Saved entries:
"""
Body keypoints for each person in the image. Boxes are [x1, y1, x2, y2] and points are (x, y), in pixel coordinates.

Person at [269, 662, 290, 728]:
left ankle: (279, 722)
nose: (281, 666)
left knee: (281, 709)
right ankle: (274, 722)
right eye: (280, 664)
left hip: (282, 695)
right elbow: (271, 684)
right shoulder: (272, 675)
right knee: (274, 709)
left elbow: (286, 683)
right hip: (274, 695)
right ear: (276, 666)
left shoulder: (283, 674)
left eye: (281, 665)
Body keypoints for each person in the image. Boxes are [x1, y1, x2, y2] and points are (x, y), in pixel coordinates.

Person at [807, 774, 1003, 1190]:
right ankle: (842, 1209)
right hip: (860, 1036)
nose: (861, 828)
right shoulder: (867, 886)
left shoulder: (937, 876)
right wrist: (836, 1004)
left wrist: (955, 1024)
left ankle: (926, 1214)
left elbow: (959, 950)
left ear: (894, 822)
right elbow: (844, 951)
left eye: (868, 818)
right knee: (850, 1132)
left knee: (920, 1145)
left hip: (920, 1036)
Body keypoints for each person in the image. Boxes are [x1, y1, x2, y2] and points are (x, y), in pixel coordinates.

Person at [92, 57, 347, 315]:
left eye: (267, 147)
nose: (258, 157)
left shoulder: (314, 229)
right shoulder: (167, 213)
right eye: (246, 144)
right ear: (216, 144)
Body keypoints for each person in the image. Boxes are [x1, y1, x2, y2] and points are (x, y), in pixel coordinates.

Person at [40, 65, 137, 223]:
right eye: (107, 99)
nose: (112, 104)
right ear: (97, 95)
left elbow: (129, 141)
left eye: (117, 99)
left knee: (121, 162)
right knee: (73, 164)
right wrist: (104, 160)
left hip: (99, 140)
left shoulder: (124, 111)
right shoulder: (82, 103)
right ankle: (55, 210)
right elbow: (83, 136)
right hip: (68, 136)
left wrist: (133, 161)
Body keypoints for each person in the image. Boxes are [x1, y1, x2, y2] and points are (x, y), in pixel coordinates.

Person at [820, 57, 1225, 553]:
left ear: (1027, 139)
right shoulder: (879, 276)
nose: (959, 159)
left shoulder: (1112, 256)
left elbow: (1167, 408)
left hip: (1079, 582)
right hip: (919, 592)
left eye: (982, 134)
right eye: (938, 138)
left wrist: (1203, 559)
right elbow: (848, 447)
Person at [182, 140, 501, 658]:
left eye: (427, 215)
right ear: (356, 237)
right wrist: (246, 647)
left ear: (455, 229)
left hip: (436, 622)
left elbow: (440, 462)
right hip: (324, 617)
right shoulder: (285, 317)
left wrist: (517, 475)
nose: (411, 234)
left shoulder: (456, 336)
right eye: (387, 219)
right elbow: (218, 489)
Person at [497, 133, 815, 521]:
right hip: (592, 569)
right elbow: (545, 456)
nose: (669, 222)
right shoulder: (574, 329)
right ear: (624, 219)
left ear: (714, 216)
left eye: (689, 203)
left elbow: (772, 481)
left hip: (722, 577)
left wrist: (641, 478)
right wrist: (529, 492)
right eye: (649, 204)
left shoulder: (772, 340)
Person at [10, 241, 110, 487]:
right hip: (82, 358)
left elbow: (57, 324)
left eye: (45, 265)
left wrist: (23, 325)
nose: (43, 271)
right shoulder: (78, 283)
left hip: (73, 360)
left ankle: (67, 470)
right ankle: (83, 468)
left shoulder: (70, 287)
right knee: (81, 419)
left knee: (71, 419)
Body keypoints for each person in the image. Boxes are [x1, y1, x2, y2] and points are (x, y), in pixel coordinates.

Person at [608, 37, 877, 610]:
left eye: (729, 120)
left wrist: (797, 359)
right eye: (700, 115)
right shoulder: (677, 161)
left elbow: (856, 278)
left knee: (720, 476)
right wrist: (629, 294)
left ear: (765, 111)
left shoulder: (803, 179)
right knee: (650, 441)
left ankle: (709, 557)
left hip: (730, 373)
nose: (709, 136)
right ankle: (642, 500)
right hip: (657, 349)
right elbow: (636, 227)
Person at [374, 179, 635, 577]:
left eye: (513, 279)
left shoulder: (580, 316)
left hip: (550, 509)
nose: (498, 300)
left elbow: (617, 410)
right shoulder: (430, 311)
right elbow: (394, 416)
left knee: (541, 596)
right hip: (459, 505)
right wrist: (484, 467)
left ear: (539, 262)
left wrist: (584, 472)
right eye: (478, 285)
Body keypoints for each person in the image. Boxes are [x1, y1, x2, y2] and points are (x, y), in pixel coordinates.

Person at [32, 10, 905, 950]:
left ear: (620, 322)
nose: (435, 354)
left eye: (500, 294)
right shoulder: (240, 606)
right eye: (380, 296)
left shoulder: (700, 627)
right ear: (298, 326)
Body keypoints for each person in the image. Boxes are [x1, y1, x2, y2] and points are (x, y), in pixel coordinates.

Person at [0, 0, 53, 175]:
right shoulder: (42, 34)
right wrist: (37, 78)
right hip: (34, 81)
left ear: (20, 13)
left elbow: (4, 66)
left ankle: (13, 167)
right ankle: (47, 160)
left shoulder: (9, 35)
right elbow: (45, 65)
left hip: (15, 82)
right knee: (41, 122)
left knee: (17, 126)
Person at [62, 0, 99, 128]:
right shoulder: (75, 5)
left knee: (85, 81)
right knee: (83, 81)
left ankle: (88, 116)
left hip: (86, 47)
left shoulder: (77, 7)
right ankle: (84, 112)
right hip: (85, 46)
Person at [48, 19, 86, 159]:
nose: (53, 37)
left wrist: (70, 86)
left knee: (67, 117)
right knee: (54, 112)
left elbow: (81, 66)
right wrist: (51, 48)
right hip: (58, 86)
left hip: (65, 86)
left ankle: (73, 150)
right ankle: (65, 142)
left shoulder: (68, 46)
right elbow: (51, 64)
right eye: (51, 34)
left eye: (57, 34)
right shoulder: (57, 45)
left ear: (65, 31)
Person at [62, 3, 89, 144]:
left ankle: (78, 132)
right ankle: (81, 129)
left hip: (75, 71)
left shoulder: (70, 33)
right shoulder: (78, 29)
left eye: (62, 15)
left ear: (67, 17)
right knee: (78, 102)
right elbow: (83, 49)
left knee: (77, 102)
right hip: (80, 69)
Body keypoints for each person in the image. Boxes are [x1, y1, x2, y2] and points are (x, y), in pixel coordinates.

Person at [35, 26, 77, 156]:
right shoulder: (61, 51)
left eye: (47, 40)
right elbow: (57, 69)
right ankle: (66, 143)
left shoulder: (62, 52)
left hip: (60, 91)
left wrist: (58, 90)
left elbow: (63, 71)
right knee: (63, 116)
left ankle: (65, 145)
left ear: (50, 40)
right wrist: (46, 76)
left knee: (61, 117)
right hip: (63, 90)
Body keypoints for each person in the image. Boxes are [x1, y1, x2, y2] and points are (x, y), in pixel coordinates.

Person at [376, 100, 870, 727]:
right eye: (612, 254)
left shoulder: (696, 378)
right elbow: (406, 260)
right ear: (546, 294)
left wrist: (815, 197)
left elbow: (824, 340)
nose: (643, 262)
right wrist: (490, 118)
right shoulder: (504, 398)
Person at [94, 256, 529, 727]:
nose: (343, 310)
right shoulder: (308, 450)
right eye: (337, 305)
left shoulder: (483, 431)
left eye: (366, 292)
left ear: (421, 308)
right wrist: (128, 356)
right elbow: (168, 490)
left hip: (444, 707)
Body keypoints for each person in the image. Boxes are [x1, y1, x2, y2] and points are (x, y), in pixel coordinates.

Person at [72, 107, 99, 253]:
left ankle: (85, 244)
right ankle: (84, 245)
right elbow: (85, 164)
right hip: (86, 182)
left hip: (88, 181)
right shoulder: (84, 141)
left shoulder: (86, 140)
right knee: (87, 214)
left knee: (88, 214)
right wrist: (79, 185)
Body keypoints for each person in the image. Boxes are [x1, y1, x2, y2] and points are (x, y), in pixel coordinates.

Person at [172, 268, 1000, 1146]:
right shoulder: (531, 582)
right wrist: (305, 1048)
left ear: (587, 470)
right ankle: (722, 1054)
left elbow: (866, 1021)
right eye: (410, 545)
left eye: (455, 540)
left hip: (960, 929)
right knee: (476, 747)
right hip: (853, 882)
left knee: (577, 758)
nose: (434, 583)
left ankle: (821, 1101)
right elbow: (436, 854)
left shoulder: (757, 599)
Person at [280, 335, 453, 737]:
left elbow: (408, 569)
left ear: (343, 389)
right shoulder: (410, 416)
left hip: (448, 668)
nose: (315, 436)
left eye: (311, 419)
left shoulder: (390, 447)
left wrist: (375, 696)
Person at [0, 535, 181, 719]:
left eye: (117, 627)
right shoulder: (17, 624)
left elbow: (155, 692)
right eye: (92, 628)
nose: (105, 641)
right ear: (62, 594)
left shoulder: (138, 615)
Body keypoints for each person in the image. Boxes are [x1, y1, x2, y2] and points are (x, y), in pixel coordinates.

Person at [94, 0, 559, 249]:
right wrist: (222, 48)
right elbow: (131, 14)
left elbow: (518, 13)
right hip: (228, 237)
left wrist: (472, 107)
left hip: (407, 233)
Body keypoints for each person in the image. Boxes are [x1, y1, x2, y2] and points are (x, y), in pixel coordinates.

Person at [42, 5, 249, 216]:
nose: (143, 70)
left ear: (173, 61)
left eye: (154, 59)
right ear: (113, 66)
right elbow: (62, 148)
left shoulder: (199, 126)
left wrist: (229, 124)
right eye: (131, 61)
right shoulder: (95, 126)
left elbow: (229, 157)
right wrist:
"""
- [AIM OF THE EXERCISE] Would you output, from the records above, exactly the run of lines that starts at the line containing "right wrist: (104, 160)" and ends at the line containing "right hip: (324, 617)", and only that run?

- [TASK RESULT]
right wrist: (104, 160)
left hip: (99, 140)
left shoulder: (124, 111)
right shoulder: (82, 103)
right ankle: (55, 210)
right elbow: (83, 136)
right hip: (68, 136)
left wrist: (133, 161)
Body keypoints for each person in the image. Boxes are [x1, y1, x2, y2] and points are (x, y), in pixel coordinates.

Person at [820, 57, 1225, 553]:
left ear: (1027, 139)
right shoulder: (879, 276)
nose: (959, 159)
left shoulder: (1112, 256)
left elbow: (1167, 408)
left hip: (1079, 582)
right hip: (919, 592)
left eye: (982, 134)
right eye: (938, 138)
left wrist: (1203, 559)
right elbow: (848, 447)
Person at [182, 140, 501, 658]:
left eye: (427, 215)
right ear: (356, 237)
right wrist: (246, 647)
left ear: (455, 229)
left hip: (436, 622)
left elbow: (440, 462)
right hip: (324, 617)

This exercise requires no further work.